A Composition Journal, Part 1

For the past few weeks I've been working on a long composition, one that was, it seems, presaged by the arrival of the poem in my previous entry. For a while I'll devote this weblog to my journals about the creation of this work. I've never before kept a detailed daily journal of progress--from inspiration to implementation-- on a particular piece of music, so I'm finding this interesting.

January 9, 2007
Up at 6:30, reading the knife-sharp poems of Li Po-- David Hinton's remarkable translations in MOUNTAIN HOME: THE WILDERNESS POEMS OF ANCIENT CHINA ( New Directions).
Sun rise on snow-white mountains flamed with reddish gold; I watched, drank coffee.
A short run with the dog; cold, crisp morning with an April-like wind out of SE. Amazing striations/layers of color and shadow in the view across to the Worcester Range.

January 10
Up in the dark. Li Po resonance of words again: rich in peaceful shock of image, sound.
Thnking this morning, deeply, about color-field, landscape ... (that, really, landscape/shape alone is not what intrigues me, but rather the way light and sound act to shape it-- how paint and words and composition can be analog to that exchange -- and beyond that: how that exchange is a sign of Spirit's true existence.)
So, once again: sky, Luminism; Fitz Hugh Lane.
I'm imagining a long piece of music --1 hour?--of tone-fields as color, shape. (see the mountain drawing in yesterday's journal) Layers of tone (table organ, lap steel, bells) in reverberant space. Stacking, shifting, create a sonic view. Such a piece perhaps best made over a long period of time-- weeks? months?....

January 11
Dark gives way to violet, within that, a perfect half moon. Coffee, and reading Tu Fu. These poems are structured, striated, with a more complex diction than the earlier wilderness poets, perhaps.

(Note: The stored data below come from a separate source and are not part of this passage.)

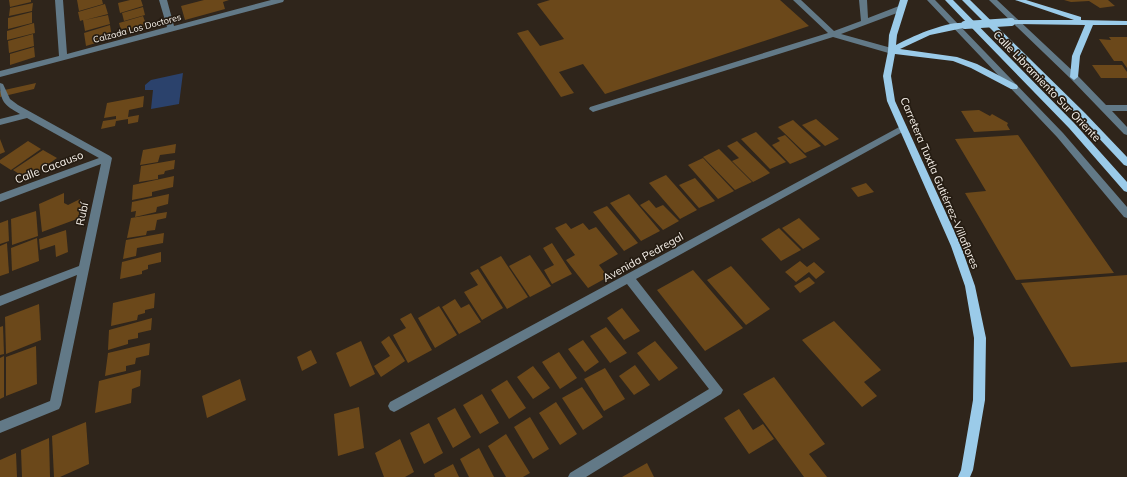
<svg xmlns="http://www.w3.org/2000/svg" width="1127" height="477" font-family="Mulish,sans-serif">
<rect width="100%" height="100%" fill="#2f251b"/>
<polygon fill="#2b426c" points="183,73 179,104 151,109 153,90 145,90 145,85 151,80"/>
<g fill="#6b481a">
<polygon points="9,0 31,0 31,2 10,7"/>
<polygon points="77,0 102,0 103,4 79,11"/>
<polygon points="130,0 141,0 143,6 120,13 118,3"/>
<polygon points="204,0 229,0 223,2 225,9 185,20 181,6"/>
<polygon points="550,0 780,0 809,26 605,94 583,64 559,72 574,93 561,97 517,33 528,30 540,46 564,39 537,4"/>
<polygon points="1064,0 1108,0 1115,6 1100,8 1089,1 1071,2"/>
<polygon points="33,3 32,11 9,16 10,8"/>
<polygon points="105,4 108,14 85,20 108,15 110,24 85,31 83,20 80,21 78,12"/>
<polygon points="143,7 145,15 124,21 122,13"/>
<polygon points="32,12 32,23 8,29 8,18"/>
<polygon points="143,16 147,27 122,34 119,23"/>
<polygon points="34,23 35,33 7,40 7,31"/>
<polygon points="110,25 112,38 86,46 84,33"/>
<polygon points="33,34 34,46 9,53 8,41"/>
<polygon points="1109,37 1127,37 1127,68 1122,61 1114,61 1099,39 1111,40"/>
<polygon points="34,47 35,57 10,65 10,54"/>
<polygon points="1092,65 1122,65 1127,72 1127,78 1101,78"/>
<polygon points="36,83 34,89 0,97 0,91"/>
<polygon points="144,96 143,107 129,110 128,117 139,115 138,122 128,124 128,119 116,121 115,126 101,129 103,121 116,119 116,116 104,118 107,103"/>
<polygon points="979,110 990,116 992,114 1008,123 1007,125 1010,130 974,132 961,111"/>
<polygon points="816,119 839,139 825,146 802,125"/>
<polygon points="793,120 821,146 805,153 778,127"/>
<polygon points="756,132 786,162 770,169 741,139"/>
<polygon points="785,135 807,157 790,164 772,145 780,141 777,138"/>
<polygon points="1018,135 1114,273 1016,280 965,193 986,191 955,139"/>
<polygon points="0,139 5,152 0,154"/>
<polygon points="28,141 41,149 11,170 0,163 0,160"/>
<polygon points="737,141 770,173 753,182 732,161 739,158 727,146"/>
<polygon points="176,144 175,153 160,155 158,162 140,165 143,150"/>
<polygon points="719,149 752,182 735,190 703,157"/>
<polygon points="43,150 57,158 27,179 13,170"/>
<polygon points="703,158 734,191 718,199 688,165"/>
<polygon points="175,160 174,169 165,171 164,174 158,175 158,179 139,182 141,166"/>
<polygon points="666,175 697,210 680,219 649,183"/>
<polygon points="174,176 173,187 152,192 152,196 132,200 133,185"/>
<polygon points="695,178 715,201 699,208 679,185"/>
<polygon points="866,183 874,192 858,197 851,188"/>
<polygon points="64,193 64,203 68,205 80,199 85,206 82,209 85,216 42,232 39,204"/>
<polygon points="169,194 168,204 157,207 156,212 135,217 136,211 131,212 132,202"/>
<polygon points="629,194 660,231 641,241 610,203"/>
<polygon points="649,200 656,208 663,205 679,221 663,230 640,205"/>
<polygon points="607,206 638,243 624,251 593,212"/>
<polygon points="36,211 38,236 12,245 11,219"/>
<polygon points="167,212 166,218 157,220 155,230 147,231 146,235 127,238 131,218"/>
<polygon points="799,218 820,239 803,249 782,228"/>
<polygon points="8,220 9,241 0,244 0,223"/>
<polygon points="566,223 571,229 583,223 589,230 596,227 618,254 599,265 608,277 588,288 566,260 575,255 555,228"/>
<polygon points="779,228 801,250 781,261 761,239"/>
<polygon points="66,230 68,252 56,257 55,245 40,250 39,239"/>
<polygon points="164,233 163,243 137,248 136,256 123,259 126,240"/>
<polygon points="37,238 39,261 12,271 11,248"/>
<polygon points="7,243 9,273 0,276 0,246"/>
<polygon points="552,243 572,274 552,284 544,270 554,265 543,248"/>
<polygon points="161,252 161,262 148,265 148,269 142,271 142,274 120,279 122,262"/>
<polygon points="530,255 551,286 530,297 509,266"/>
<polygon points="501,256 528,297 507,309 480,267"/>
<polygon points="800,261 807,267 814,262 825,272 816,279 809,272 796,282 785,272"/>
<polygon points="731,266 770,309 746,325 707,280"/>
<polygon points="478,269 503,308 482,320 464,292 478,285 470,273"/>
<polygon points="693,270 743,328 705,351 657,290"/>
<polygon points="1127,275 1127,362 1071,367 1021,283"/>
<polygon points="809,277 815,283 800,293 794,286"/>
<polygon points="155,293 154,308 145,310 145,313 138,315 137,320 111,326 113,303"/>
<polygon points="455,299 461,308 469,304 481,322 459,334 442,307"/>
<polygon points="39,304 41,340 6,354 5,317"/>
<polygon points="439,306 457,335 435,348 418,318"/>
<polygon points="622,308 640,331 624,340 607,318"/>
<polygon points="411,313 432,350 408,363 393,335 406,328 400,319"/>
<polygon points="152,318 151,330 138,333 138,338 128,340 128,344 108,350 109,330"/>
<polygon points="834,321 881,370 864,382 877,396 862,407 802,340"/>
<polygon points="3,326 4,354 0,355 0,327"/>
<polygon points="606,327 627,353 610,363 590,336"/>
<polygon points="389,336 405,361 381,377 374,366 390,356 381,342"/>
<polygon points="583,340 599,362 585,372 568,349"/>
<polygon points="361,341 375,374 350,387 336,353"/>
<polygon points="655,341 678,368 659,381 637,353"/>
<polygon points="150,343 149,355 136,358 135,364 126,366 126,371 105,376 108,353"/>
<polygon points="36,346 37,384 6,396 6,357"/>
<polygon points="311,350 317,363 302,371 297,357"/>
<polygon points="559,352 577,378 560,389 542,362"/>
<polygon points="4,356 4,397 0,399 0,358"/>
<polygon points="635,365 650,385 634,395 619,376"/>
<polygon points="533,366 550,388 533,399 517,377"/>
<polygon points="605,368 625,399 604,411 584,379"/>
<polygon points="141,370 140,386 132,389 131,403 95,413 99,381"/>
<polygon points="774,377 825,444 809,454 827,477 804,477 743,394"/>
<polygon points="240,379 246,400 207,418 202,396"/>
<polygon points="507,380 526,408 509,419 491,390"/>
<polygon points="582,387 603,417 583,430 562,398"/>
<polygon points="482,394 499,423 480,434 463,405"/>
<polygon points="556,402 577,434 560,445 539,413"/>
<polygon points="359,407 364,448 338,456 334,414"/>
<polygon points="455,408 471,437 453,448 437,418"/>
<polygon points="739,409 753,430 763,424 774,439 749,454 724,418"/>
<polygon points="530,417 549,449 533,459 514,427"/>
<polygon points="86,422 89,464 60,477 54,477 52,436"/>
<polygon points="429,423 443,453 424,464 410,433"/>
<polygon points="506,434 530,473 523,477 506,477 488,446"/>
<polygon points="49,438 50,477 22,477 21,450"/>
<polygon points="400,439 414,472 405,477 384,477 375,453"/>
<polygon points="479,448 494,477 469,477 460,459"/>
<polygon points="16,453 17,477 0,477 0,460"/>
<polygon points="647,463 654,477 622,477"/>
<polygon points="453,464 459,477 435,477 434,474"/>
</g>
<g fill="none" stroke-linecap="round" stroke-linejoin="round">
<g fill="#627987" fill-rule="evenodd">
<polygon points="55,0 63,0 67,54 167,27 159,0 167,0 174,26 271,0 284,0 283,2 0,77 0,71 59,56"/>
<polygon points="793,0 801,0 834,31 861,21 859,0 867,0 868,18 899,6 905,6 905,10 841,34 895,49 896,51 892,54 833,37 596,111 593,112 589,109 590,107 828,33"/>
<polygon points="927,0 935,0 1063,133 1127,207 1127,218 1124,217 1057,137"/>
<polygon points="989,0 997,0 1077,75 1106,105 1127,105 1127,111 1112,111 1127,127 1127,135 1124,134 1071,79"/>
<path d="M0,83L3,84L10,99L18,105L110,156L112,158L61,405L59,409L0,433V421L50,401L77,275L0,306V296L79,266L101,164L0,202V194L99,158L27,118L0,125V119L20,114C4,105 0,101 0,83Z"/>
<polygon points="903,125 906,126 907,128 906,130 636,279 723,390 721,394 586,477 568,477 570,473 709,389 627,284 398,410 394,412 390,410 388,406 390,402"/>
</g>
<g fill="#9bcbe9" fill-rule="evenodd">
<path d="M900,0H908L897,35L896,45C912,36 949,20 967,23L945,0H953L1075,124L1127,182V192L1124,191L1069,128L968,24V27L930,35L900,49L957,57L977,64L1017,85L1018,87L1017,89H1011L971,68L953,61L895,54L891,76L895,101L961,246L975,286L986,338L985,400L973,470L970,477H958L961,470L973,400L974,338L965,286L951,246L887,101L883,76L888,51L889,35Z"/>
<polygon points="962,0 970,0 1085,113 1127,157 1127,166 1124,165 1079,117"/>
<polygon points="1015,0 1026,0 1081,17 1081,20 1127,21 1127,25 1093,25 1080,56 1078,77 1074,80 1070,77 1072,56 1085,25 1008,24 1008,20 1074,20"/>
</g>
<polyline stroke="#9bcbe9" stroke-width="8" points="965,25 1011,22"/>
</g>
<g text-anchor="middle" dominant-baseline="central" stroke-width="3.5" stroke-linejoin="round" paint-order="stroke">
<g font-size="9" fill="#f9f3ec" stroke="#251c12">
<text transform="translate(137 28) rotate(-15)">Calzada Los Doctores</text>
</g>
<g font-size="11" fill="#f9f3ec" stroke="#251c12">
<text transform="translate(1047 86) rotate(46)">Calle Libramiento Sur Oriente</text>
<text transform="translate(49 167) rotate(-21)">Calle Cacauso</text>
<text transform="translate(940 183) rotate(67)">Carretera Tuxtla Gutiérrez-Villaflores</text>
<text transform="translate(82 214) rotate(-78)">Rubí</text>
<text transform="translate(643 257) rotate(-29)">Avenida Pedregal</text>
</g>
</g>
</svg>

Last night I had set up microphone, table organ, yamaha reverb, Lexicon jam man. Now, this morning, with view of mountains flaming from salmon to violet pink then cooling to violet and, finally, snow white, I record a quiet piece: letting notes from the table organ rise and fall and layer within the reverb and delay. This will be the first stratum of the sonic view I intend to work on this winter.
Ths morning's work, relating back to the drawing-- which has become, it seems, the score for this piece-- is the gray, dark pine-colored "ground": the lower part of the canvas, of the view.
(Minor triad tonality (D # minor) with pentatonic scale tones rising and falling: shadow patterns.)